En effet, l’option militaire ne réussira qu’après la réussite de l’option diplomatique, car le recours à la force seule dans cette région est hasardeux, surtout qu’elle est montagneuse et périlleuse, ce qui y rendrait les combats peu efficaces. Bien plus, les Talibans pourchassés ont une alternative : fuir les combats vers l’autre côté de la frontière, où ils jouissent du soutien des tribus pachtounes au Pakistan.
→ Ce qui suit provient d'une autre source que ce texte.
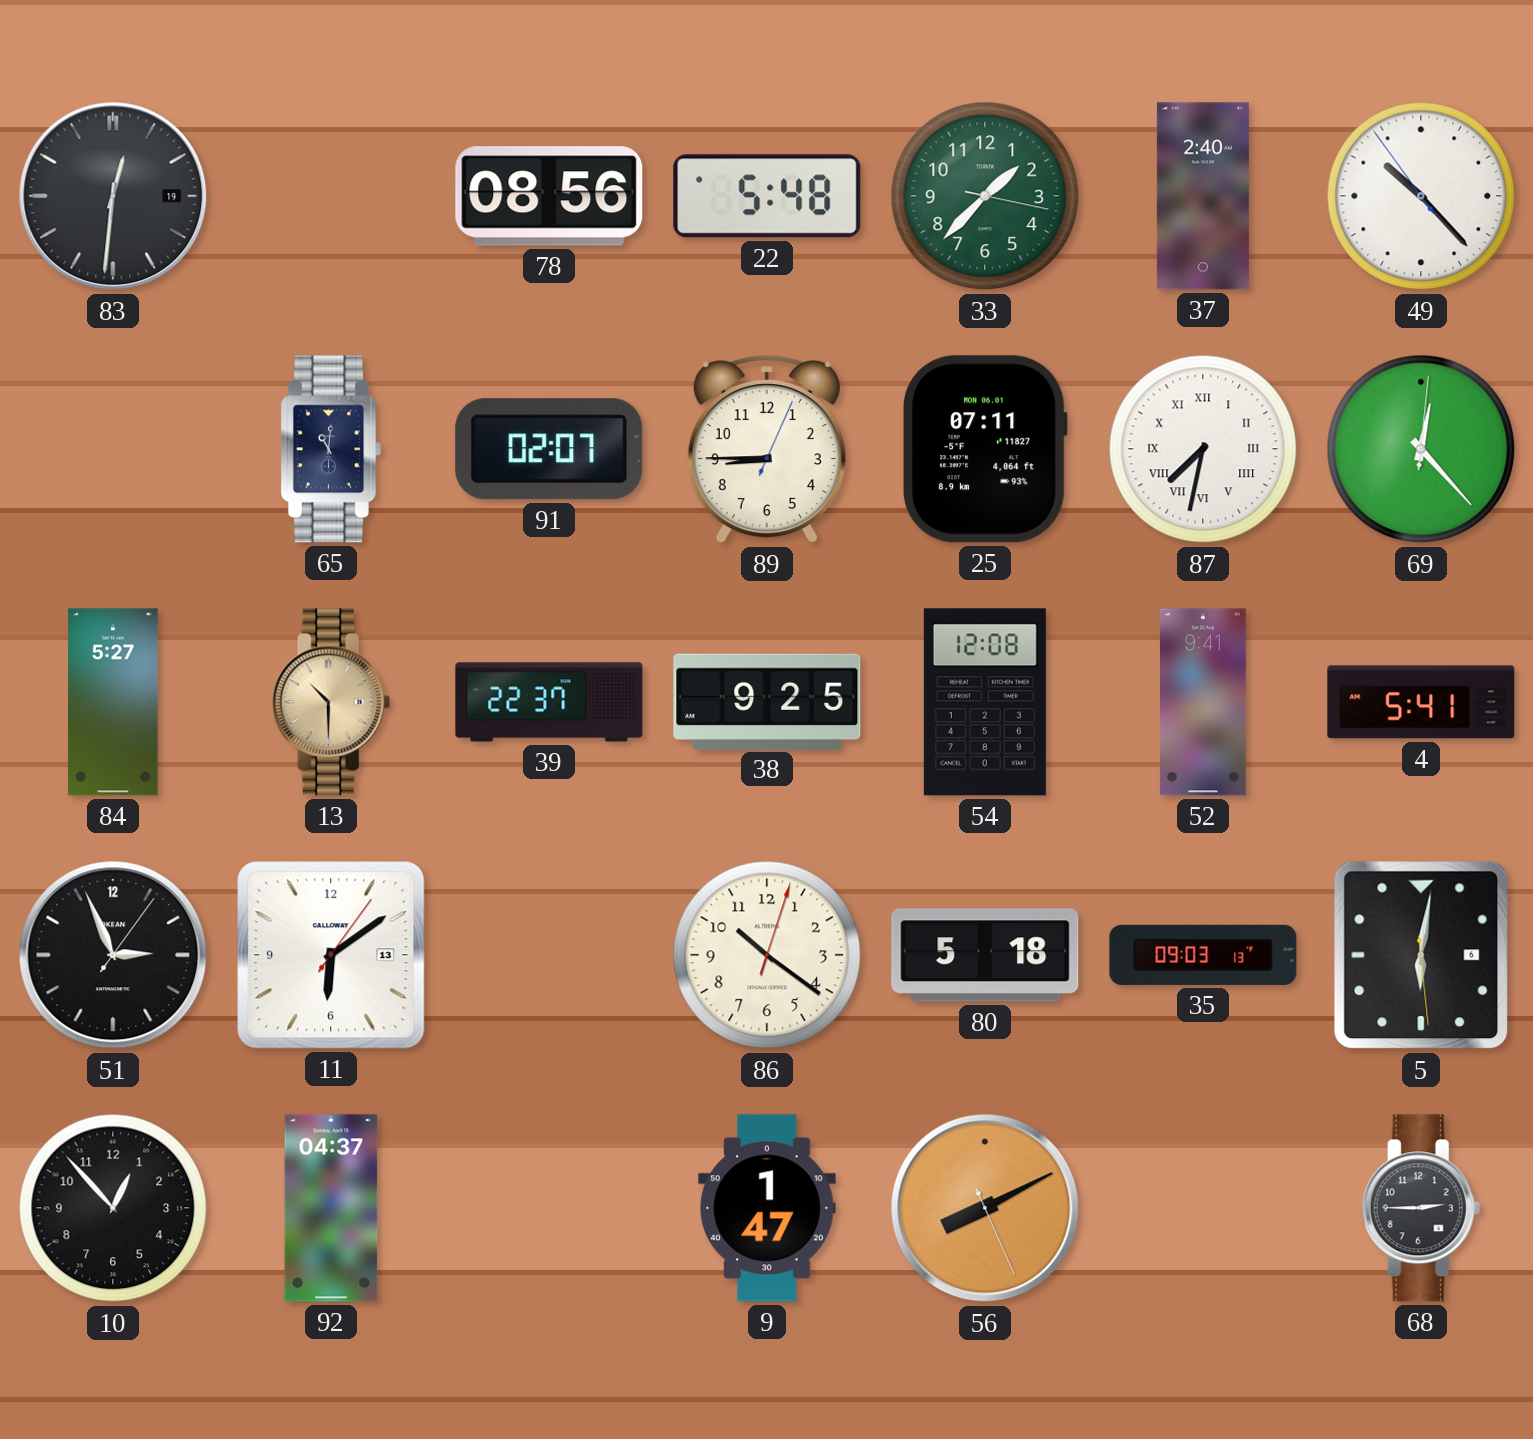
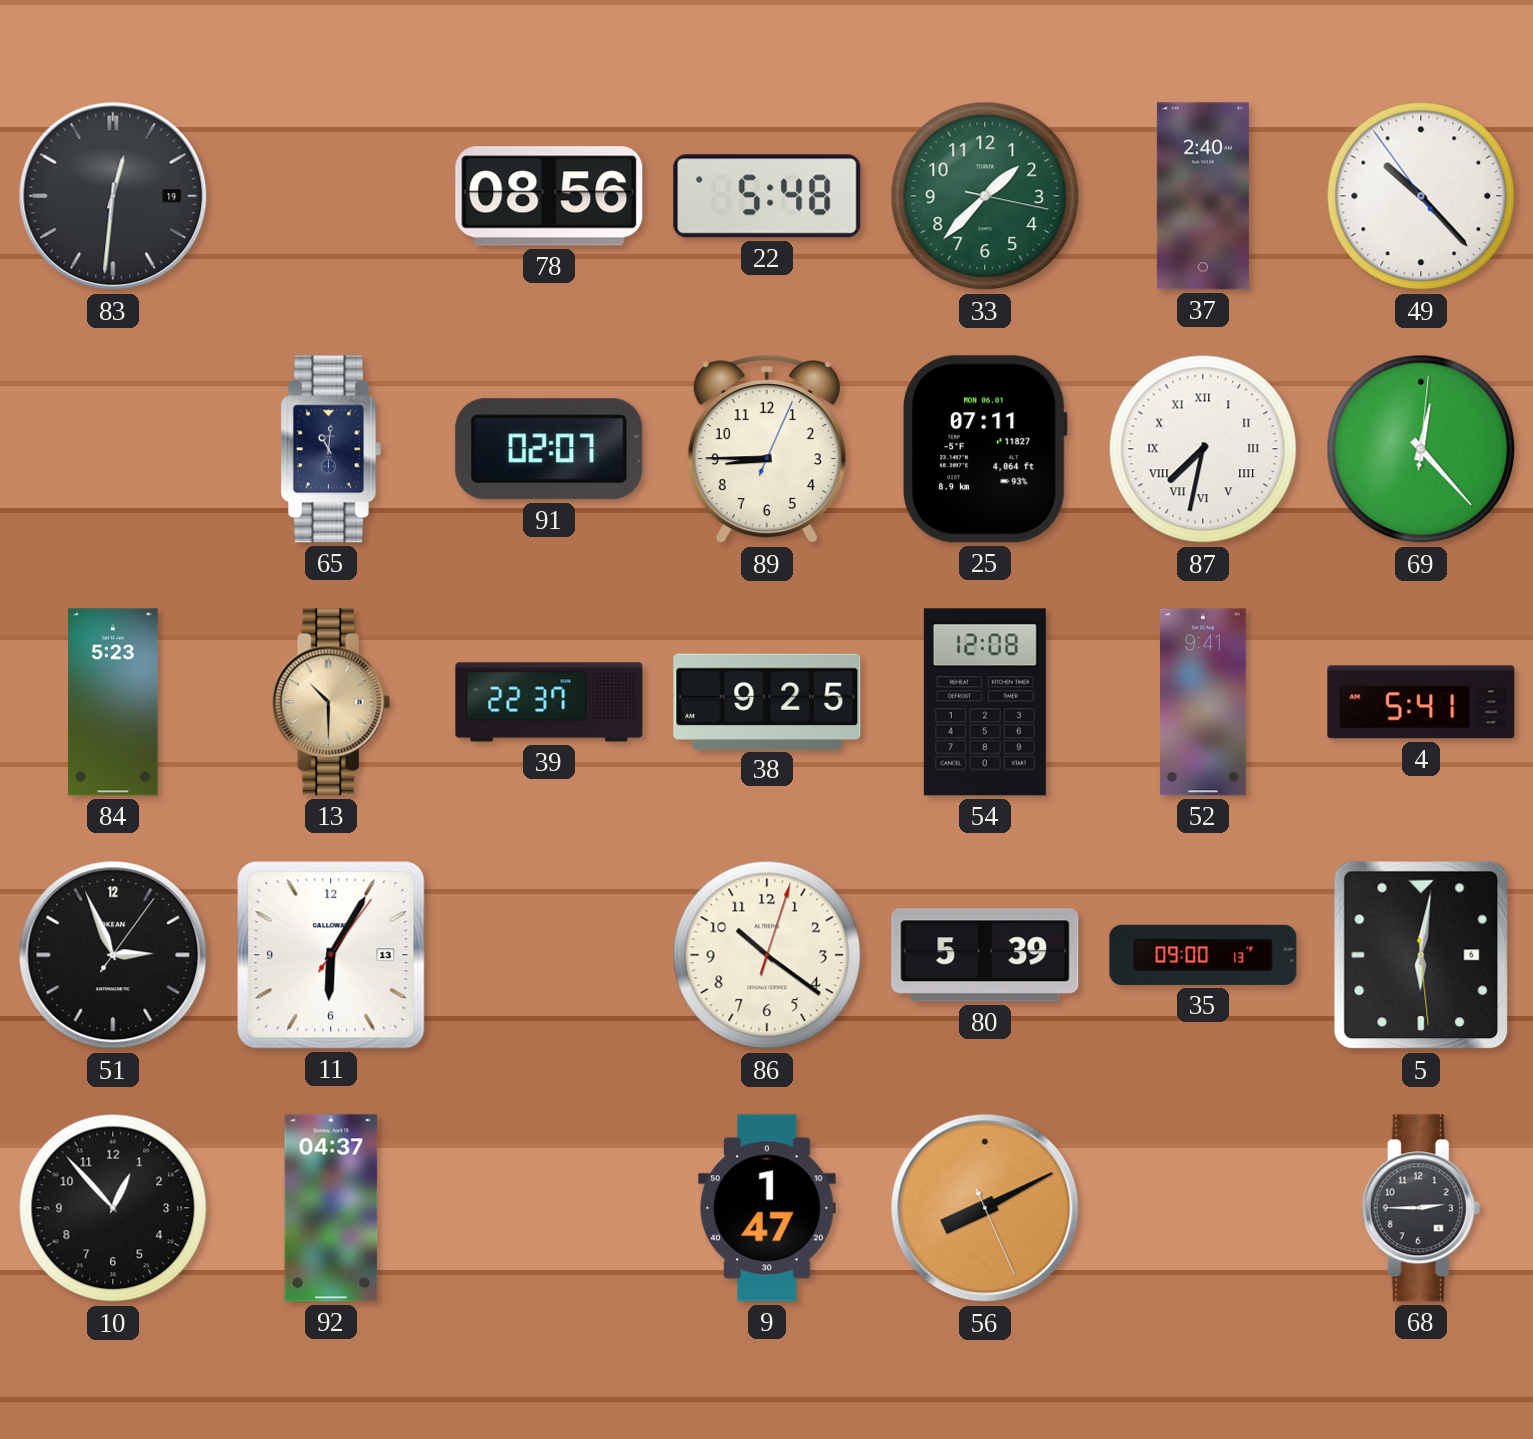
84: 5:27 -> 5:23
11: 6:09 -> 6:05
80: 5:18 -> 5:39
35: 09:03 -> 09:00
Des réalités décevantes, mais dont le nouvel émissaire est bien conscient dès le départ. En acceptant ses nouvelles fonctions, Holbrooke a qualifié sa mission d’« intimidante », soulignant que les deux pays étaient engagés dans une lutte difficile contre « un ennemi sans aucun scrupule ». Il s’est engagé à donner de la cohérence aux efforts d’assistance étrangers qu’il a décrits comme « chaotiques ». M. Holbrooke a indiqué qu’il travaillerait sur le dossier afghan en concertation avec des chefs de l’armée, dont le général David Petraeus, en charge des opérations de combat dans le pays, et l’amiral Mike Mullen, chef d’état-major des armées. Compliquant de plus en plus la tâche de M. Holbrooke, les Talibans ont paru cette semaine plus défiants que jamais, revendiquant un retrait rapide des forces américaines. « Nous n’avons pas de problèmes avec Obama, mais il doit tirer les leçons de la politique de Bush et, avant cela, des Soviétiques, qui ont occupé l’Afghanistan de 1979 à 1989, quand ils ont été forcés d’évacuer face à la férocité de la résistance des moudjahidines afghans », a déclaré Yousuf Ahmadi, porte-parole des Talibans, ajoutant que la seule solution pour eux est de quitter l’Afghanistan. Malgré la présence de quelque 70 000 soldats étrangers, pour la moitié américains, l’insurrection des Talibans s’intensifie depuis deux ans et gagne du terrain, grâce au soutien d’Al-Qaëda. Samedi, quinze insurgés ont été tués samedi dans une opération de la coalition sous commandement américain, à l’est de Kaboul. L’opération visait un chef taliban, responsable d’attentats et d’attaques contre les forces internationales, dont l’embuscade au cours de laquelle 10 soldats français ont été tués en août 2008. La nouvelle formule de la guerre américaine contre le terrorisme a commencé … Il faut maintenant en attendre les résultats.